The flankers, whose job it is to shout things like "Eh! Eh!" and scare the hare into running in the right direction, seem genuinely sorry when it is caught. "Go on li'l girl, get to the woods," mutters a spectator as a more agile animal escapes. The hare twists and doubles back on itself, giving the slip to the greyhounds, which can't turn as quickly and become exhausted after a minute or so. They give up the chase, and the hare escapes into a hedge where they can't see it. Opponents of the sport say it is still likely to die from heart failure. A judge on horseback, dressed in traditional hunting pinks and jodhpurs, keeps score. The hare is given a 100-yard lead and the dog closest when it turns gets three points. The winner is indicated by the waving of a red or white handkerchief to match the colour of its collar.

The joint favourite, Arbroath Smudge, loses to Orange Nancy but his owner, Alex Smith, is not too disappointed. "To be honest he's not the best dog in the world," says Alex, who is saving a better runner for the Waterloo. There is a £5,000 prize for the winner there, and a good price when it is put out to stud.

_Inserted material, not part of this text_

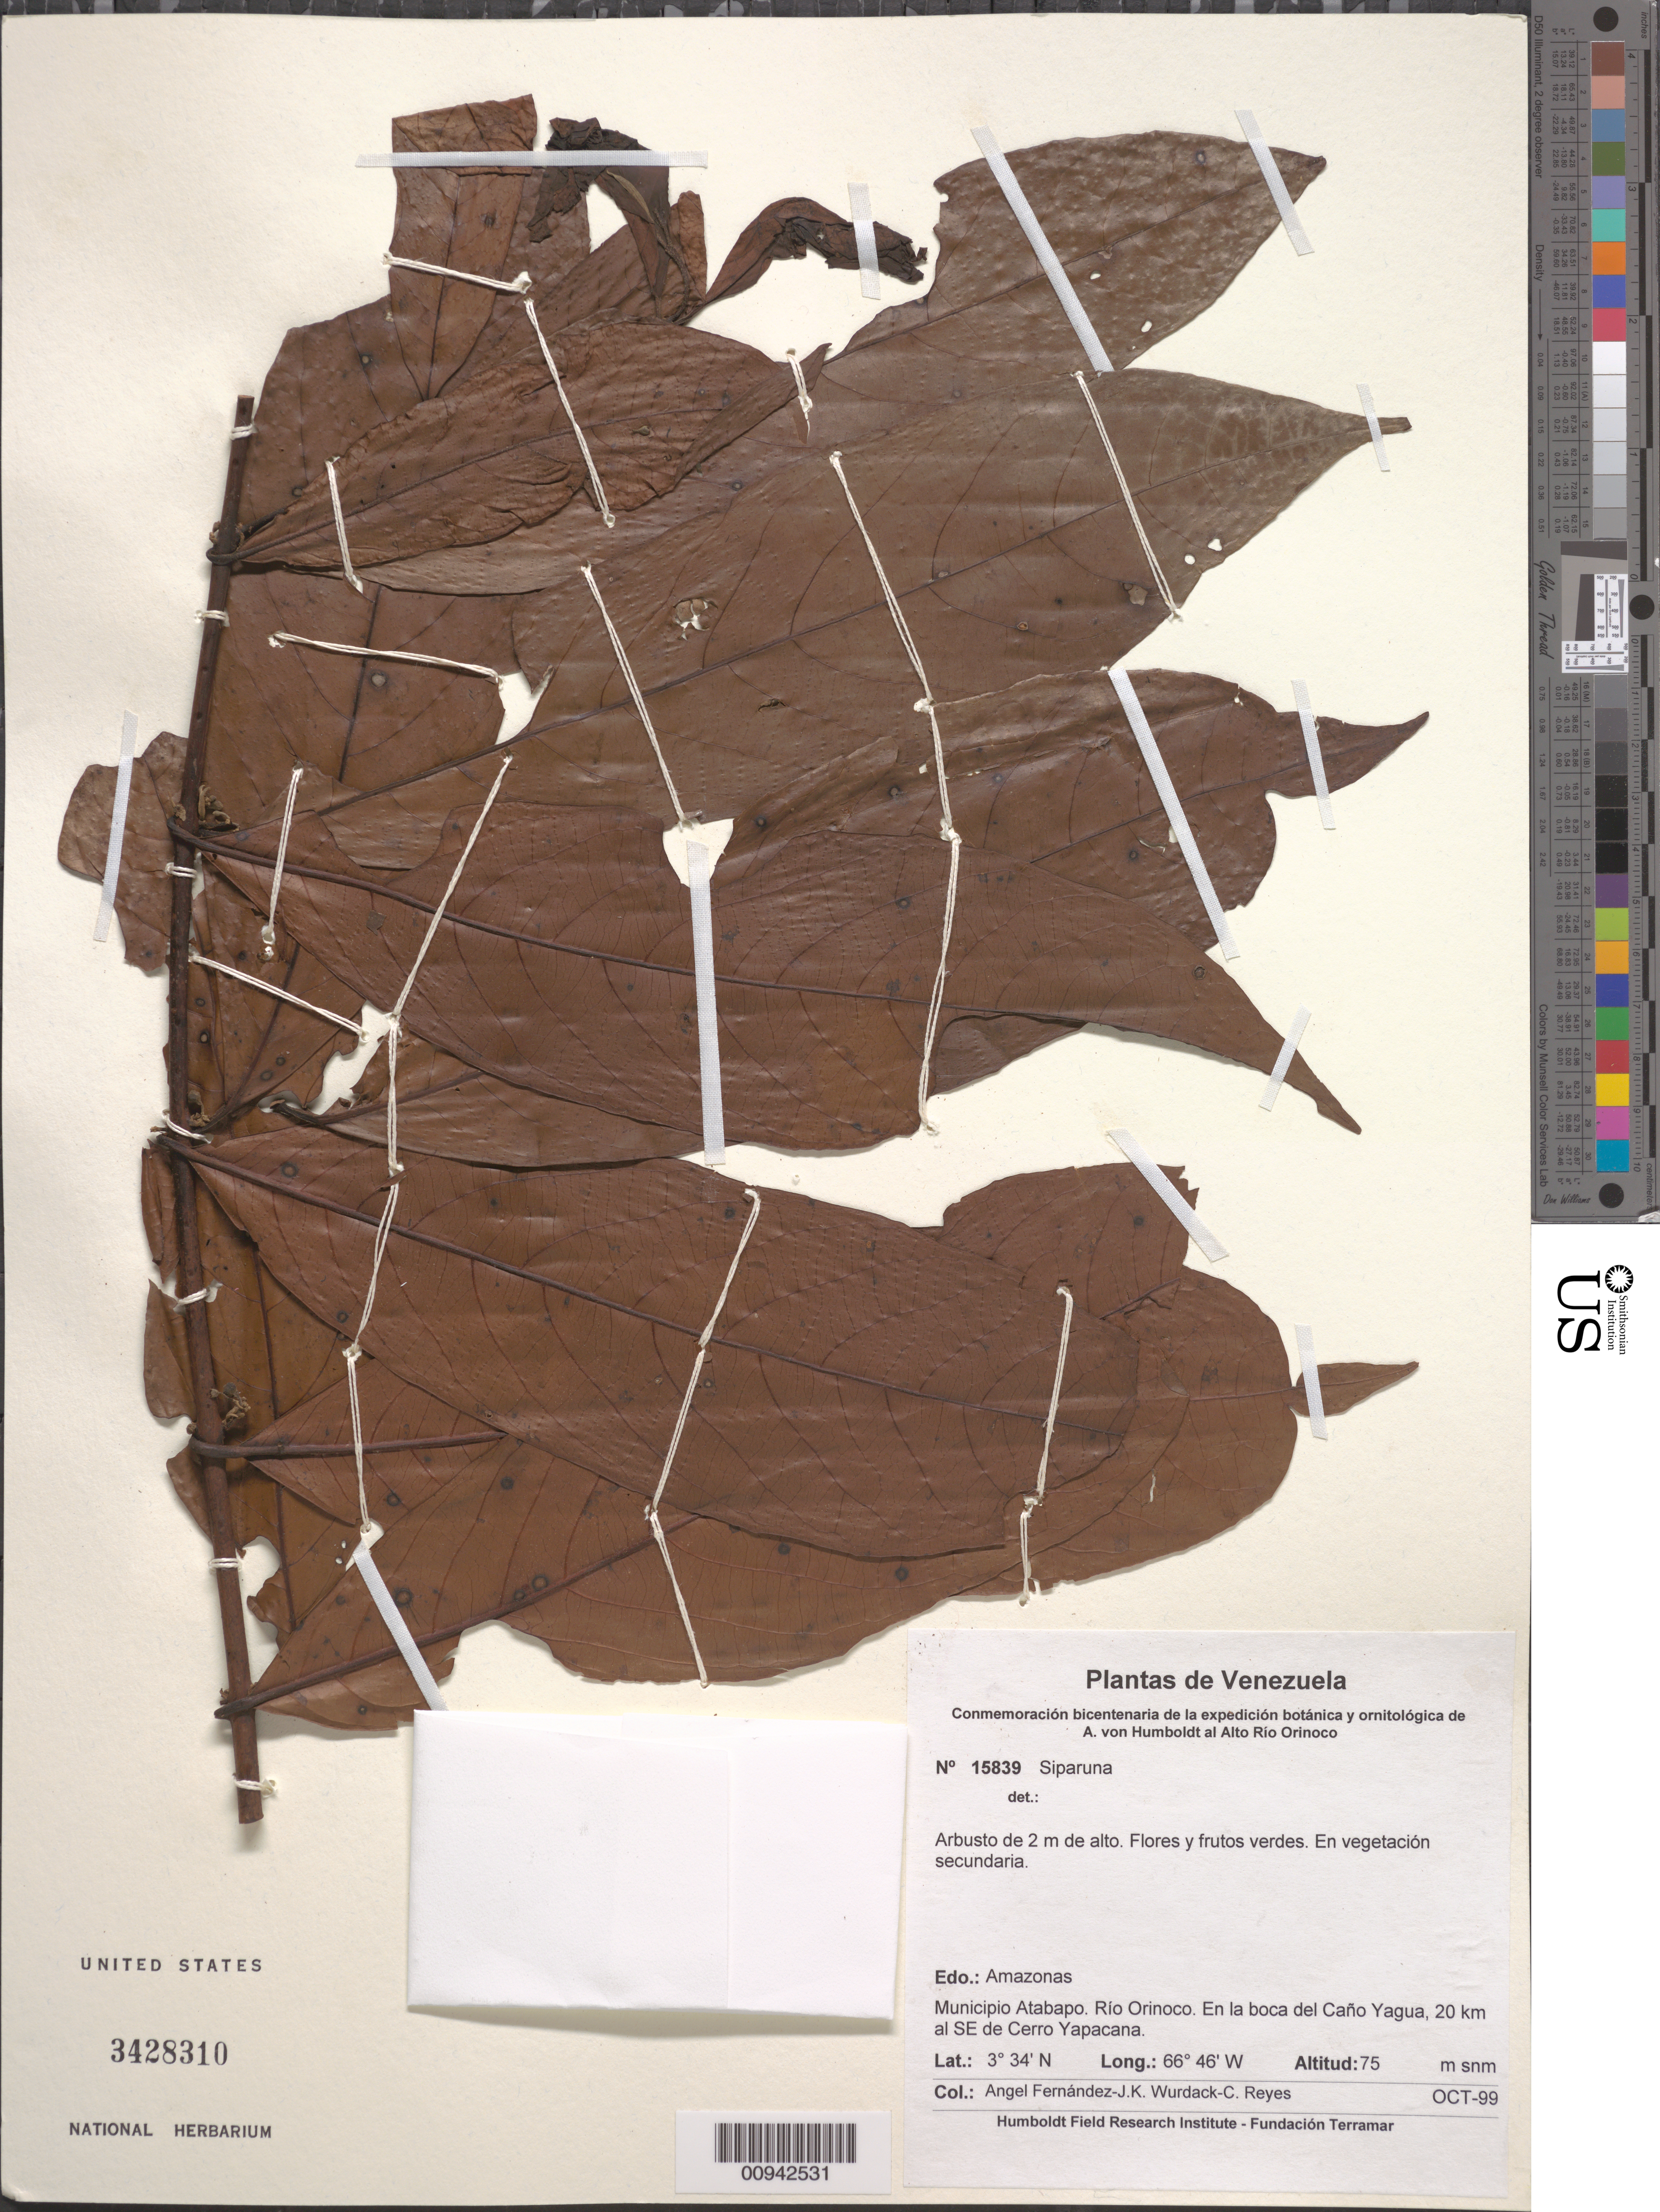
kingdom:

"Pheasant sandwich?" bellows Mary Birkbeck, who owns the land we're on. "Don't make a bloody mess of it man, just pick one up." Shouting instructions to her gamekeeper she seems just like one of the fearsome countrywomen invented by French and Saunders, who could blow one of their own legs off with a shotgun and dismiss it as a scratch.

We drink whisky and claret with her well-bred friends, but hare coursers are not all toffs. There are farmers, foundry workers and butchers here today, although most are retired. The Ramzans own a restaurant in Birmingham but they seem to keep their distance from the rest – which is not surprising when they are described, out of their hearing, as "our colonial cousins".

Bubble-wrap plastic is laid out on the bonnet of a mud-splattered Land Rover and the silver Barbican Cup displayed. Mary's dog Means Business has come second. She turns to the photographer from the local paper, shouts "woo-hoo!" and gives him a double v-sign.

The winner is Moonlake Moire, trained by Kim Gooding from Lincolnshire, who has 30 dogs in her kennels. They must be walked three or four miles a day as the season approaches, then galloped 400 yards at a time.

"We work seven days a week and we never take a holiday," she says. "We do it for the love of the dogs and country sports in general."

Stop licensed coursing, say its followers, and landowners such as Mary will no longer encourage hares on their fields. They will shoot them instead, to prevent illegal hunting. "If it is banned my livelihood will disappear," says Kim. "And so will the brown hare."

As the light fades and our cars queue up on the muddy track, the survivors of the Barbican Cup are out in the fields somewhere, doing their best to ensure the species goes on.